BEGIN SUPPLIED DATA
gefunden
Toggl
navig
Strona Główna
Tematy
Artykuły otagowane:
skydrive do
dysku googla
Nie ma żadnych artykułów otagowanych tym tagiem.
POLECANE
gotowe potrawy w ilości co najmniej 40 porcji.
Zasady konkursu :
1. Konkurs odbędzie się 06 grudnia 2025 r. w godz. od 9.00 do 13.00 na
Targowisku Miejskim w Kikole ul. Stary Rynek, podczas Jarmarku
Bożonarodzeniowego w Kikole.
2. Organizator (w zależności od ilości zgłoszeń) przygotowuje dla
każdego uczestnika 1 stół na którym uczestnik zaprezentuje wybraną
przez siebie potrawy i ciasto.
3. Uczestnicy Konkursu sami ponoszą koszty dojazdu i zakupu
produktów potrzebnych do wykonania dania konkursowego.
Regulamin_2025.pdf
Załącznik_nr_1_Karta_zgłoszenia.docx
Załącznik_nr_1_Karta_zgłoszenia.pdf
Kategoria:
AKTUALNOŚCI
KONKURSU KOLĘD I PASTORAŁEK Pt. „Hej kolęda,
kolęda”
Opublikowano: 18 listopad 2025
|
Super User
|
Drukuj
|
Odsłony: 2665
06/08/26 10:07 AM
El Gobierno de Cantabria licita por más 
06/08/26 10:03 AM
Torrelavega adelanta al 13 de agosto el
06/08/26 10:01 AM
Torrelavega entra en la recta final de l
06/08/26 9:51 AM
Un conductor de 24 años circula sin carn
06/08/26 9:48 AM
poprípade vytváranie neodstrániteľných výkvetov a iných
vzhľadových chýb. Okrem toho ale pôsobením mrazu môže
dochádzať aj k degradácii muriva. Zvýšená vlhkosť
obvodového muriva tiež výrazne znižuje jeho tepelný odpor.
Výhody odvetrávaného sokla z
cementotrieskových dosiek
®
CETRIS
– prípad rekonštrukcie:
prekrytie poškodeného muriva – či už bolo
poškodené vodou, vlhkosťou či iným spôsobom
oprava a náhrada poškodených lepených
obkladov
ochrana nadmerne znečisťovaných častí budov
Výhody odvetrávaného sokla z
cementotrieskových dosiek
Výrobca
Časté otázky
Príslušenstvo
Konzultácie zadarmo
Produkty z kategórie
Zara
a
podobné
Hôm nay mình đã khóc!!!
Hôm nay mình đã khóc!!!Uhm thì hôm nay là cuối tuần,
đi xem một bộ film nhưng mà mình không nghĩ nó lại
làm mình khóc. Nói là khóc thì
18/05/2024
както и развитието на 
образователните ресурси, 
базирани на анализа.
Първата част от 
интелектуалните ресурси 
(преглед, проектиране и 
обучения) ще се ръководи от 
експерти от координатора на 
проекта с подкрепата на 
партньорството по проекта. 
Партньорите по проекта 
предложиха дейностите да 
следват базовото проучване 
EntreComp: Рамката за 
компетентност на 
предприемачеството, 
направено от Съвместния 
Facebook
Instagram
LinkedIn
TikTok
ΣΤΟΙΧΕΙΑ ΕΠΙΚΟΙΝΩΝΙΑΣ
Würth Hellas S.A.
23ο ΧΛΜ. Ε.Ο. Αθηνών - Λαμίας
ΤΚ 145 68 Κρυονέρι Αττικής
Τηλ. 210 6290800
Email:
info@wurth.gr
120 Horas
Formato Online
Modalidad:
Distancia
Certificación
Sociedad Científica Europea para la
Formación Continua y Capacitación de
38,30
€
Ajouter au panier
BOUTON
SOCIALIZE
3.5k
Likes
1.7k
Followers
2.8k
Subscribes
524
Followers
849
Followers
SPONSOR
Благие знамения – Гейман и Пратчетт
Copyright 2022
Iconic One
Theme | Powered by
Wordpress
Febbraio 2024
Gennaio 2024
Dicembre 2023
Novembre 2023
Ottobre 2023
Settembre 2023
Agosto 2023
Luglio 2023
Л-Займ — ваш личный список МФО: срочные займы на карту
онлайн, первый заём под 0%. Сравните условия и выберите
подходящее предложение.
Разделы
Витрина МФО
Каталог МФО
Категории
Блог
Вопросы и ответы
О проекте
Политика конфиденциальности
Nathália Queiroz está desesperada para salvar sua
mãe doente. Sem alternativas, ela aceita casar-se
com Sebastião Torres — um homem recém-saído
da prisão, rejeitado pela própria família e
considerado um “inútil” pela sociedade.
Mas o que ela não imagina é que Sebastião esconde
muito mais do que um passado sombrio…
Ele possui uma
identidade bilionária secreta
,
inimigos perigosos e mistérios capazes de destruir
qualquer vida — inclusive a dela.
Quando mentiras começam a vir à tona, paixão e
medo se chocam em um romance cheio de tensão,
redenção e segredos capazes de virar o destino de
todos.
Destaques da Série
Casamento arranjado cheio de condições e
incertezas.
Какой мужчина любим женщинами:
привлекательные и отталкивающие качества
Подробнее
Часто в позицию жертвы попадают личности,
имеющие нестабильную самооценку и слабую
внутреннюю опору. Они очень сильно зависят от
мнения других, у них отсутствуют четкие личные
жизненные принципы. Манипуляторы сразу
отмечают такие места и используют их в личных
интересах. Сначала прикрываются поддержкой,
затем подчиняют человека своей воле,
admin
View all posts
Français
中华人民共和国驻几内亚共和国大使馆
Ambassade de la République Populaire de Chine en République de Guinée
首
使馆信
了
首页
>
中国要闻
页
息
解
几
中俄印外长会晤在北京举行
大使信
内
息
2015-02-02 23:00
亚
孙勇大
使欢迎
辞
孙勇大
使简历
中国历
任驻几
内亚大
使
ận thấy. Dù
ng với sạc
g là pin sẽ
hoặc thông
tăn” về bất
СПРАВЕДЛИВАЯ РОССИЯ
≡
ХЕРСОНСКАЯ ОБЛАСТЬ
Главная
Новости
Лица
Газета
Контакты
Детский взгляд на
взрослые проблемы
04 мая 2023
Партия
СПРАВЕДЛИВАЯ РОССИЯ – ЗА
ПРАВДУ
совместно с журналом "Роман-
END SUPPLIED DATA
Output the listing above in full. Every line must match.

__EXPECTED OUTPUT__
gefunden
Toggl
navig
Strona Główna
Tematy
Artykuły otagowane:
skydrive do
dysku googla
Nie ma żadnych artykułów otagowanych tym tagiem.
POLECANE
gotowe potrawy w ilości co najmniej 40 porcji.
Zasady konkursu :
1. Konkurs odbędzie się 06 grudnia 2025 r. w godz. od 9.00 do 13.00 na
Targowisku Miejskim w Kikole ul. Stary Rynek, podczas Jarmarku
Bożonarodzeniowego w Kikole.
2. Organizator (w zależności od ilości zgłoszeń) przygotowuje dla
każdego uczestnika 1 stół na którym uczestnik zaprezentuje wybraną
przez siebie potrawy i ciasto.
3. Uczestnicy Konkursu sami ponoszą koszty dojazdu i zakupu
produktów potrzebnych do wykonania dania konkursowego.
Regulamin_2025.pdf
Załącznik_nr_1_Karta_zgłoszenia.docx
Załącznik_nr_1_Karta_zgłoszenia.pdf
Kategoria:
AKTUALNOŚCI
KONKURSU KOLĘD I PASTORAŁEK Pt. „Hej kolęda,
kolęda”
Opublikowano: 18 listopad 2025
|
Super User
|
Drukuj
|
Odsłony: 2665
06/08/26 10:07 AM
El Gobierno de Cantabria licita por más 
06/08/26 10:03 AM
Torrelavega adelanta al 13 de agosto el
06/08/26 10:01 AM
Torrelavega entra en la recta final de l
06/08/26 9:51 AM
Un conductor de 24 años circula sin carn
06/08/26 9:48 AM
poprípade vytváranie neodstrániteľných výkvetov a iných
vzhľadových chýb. Okrem toho ale pôsobením mrazu môže
dochádzať aj k degradácii muriva. Zvýšená vlhkosť
obvodového muriva tiež výrazne znižuje jeho tepelný odpor.
Výhody odvetrávaného sokla z
cementotrieskových dosiek
®
CETRIS
– prípad rekonštrukcie:
prekrytie poškodeného muriva – či už bolo
poškodené vodou, vlhkosťou či iným spôsobom
oprava a náhrada poškodených lepených
obkladov
ochrana nadmerne znečisťovaných častí budov
Výhody odvetrávaného sokla z
cementotrieskových dosiek
Výrobca
Časté otázky
Príslušenstvo
Konzultácie zadarmo
Produkty z kategórie
Zara
a
podobné
Hôm nay mình đã khóc!!!
Hôm nay mình đã khóc!!!Uhm thì hôm nay là cuối tuần,
đi xem một bộ film nhưng mà mình không nghĩ nó lại
làm mình khóc. Nói là khóc thì
18/05/2024
както и развитието на 
образователните ресурси, 
базирани на анализа.
Първата част от 
интелектуалните ресурси 
(преглед, проектиране и 
обучения) ще се ръководи от 
експерти от координатора на 
проекта с подкрепата на 
партньорството по проекта. 
Партньорите по проекта 
предложиха дейностите да 
следват базовото проучване 
EntreComp: Рамката за 
компетентност на 
предприемачеството, 
направено от Съвместния 
Facebook
Instagram
LinkedIn
TikTok
ΣΤΟΙΧΕΙΑ ΕΠΙΚΟΙΝΩΝΙΑΣ
Würth Hellas S.A.
23ο ΧΛΜ. Ε.Ο. Αθηνών - Λαμίας
ΤΚ 145 68 Κρυονέρι Αττικής
Τηλ. 210 6290800
Email:
info@wurth.gr
120 Horas
Formato Online
Modalidad:
Distancia
Certificación
Sociedad Científica Europea para la
Formación Continua y Capacitación de
38,30
€
Ajouter au panier
BOUTON
SOCIALIZE
3.5k
Likes
1.7k
Followers
2.8k
Subscribes
524
Followers
849
Followers
SPONSOR
Благие знамения – Гейман и Пратчетт
Copyright 2022
Iconic One
Theme | Powered by
Wordpress
Febbraio 2024
Gennaio 2024
Dicembre 2023
Novembre 2023
Ottobre 2023
Settembre 2023
Agosto 2023
Luglio 2023
Л-Займ — ваш личный список МФО: срочные займы на карту
онлайн, первый заём под 0%. Сравните условия и выберите
подходящее предложение.
Разделы
Витрина МФО
Каталог МФО
Категории
Блог
Вопросы и ответы
О проекте
Политика конфиденциальности
Nathália Queiroz está desesperada para salvar sua
mãe doente. Sem alternativas, ela aceita casar-se
com Sebastião Torres — um homem recém-saído
da prisão, rejeitado pela própria família e
considerado um “inútil” pela sociedade.
Mas o que ela não imagina é que Sebastião esconde
muito mais do que um passado sombrio…
Ele possui uma
identidade bilionária secreta
,
inimigos perigosos e mistérios capazes de destruir
qualquer vida — inclusive a dela.
Quando mentiras começam a vir à tona, paixão e
medo se chocam em um romance cheio de tensão,
redenção e segredos capazes de virar o destino de
todos.
Destaques da Série
Casamento arranjado cheio de condições e
incertezas.
Какой мужчина любим женщинами:
привлекательные и отталкивающие качества
Подробнее
Часто в позицию жертвы попадают личности,
имеющие нестабильную самооценку и слабую
внутреннюю опору. Они очень сильно зависят от
мнения других, у них отсутствуют четкие личные
жизненные принципы. Манипуляторы сразу
отмечают такие места и используют их в личных
интересах. Сначала прикрываются поддержкой,
затем подчиняют человека своей воле,
admin
View all posts
Français
中华人民共和国驻几内亚共和国大使馆
Ambassade de la République Populaire de Chine en République de Guinée
首
使馆信
了
首页
>
中国要闻
页
息
解
几
中俄印外长会晤在北京举行
大使信
内
息
2015-02-02 23:00
亚
孙勇大
使欢迎
辞
孙勇大
使简历
中国历
任驻几
内亚大
使
ận thấy. Dù
ng với sạc
g là pin sẽ
hoặc thông
tăn” về bất
СПРАВЕДЛИВАЯ РОССИЯ
≡
ХЕРСОНСКАЯ ОБЛАСТЬ
Главная
Новости
Лица
Газета
Контакты
Детский взгляд на
взрослые проблемы
04 мая 2023
Партия
СПРАВЕДЛИВАЯ РОССИЯ – ЗА
ПРАВДУ
совместно с журналом "Роман-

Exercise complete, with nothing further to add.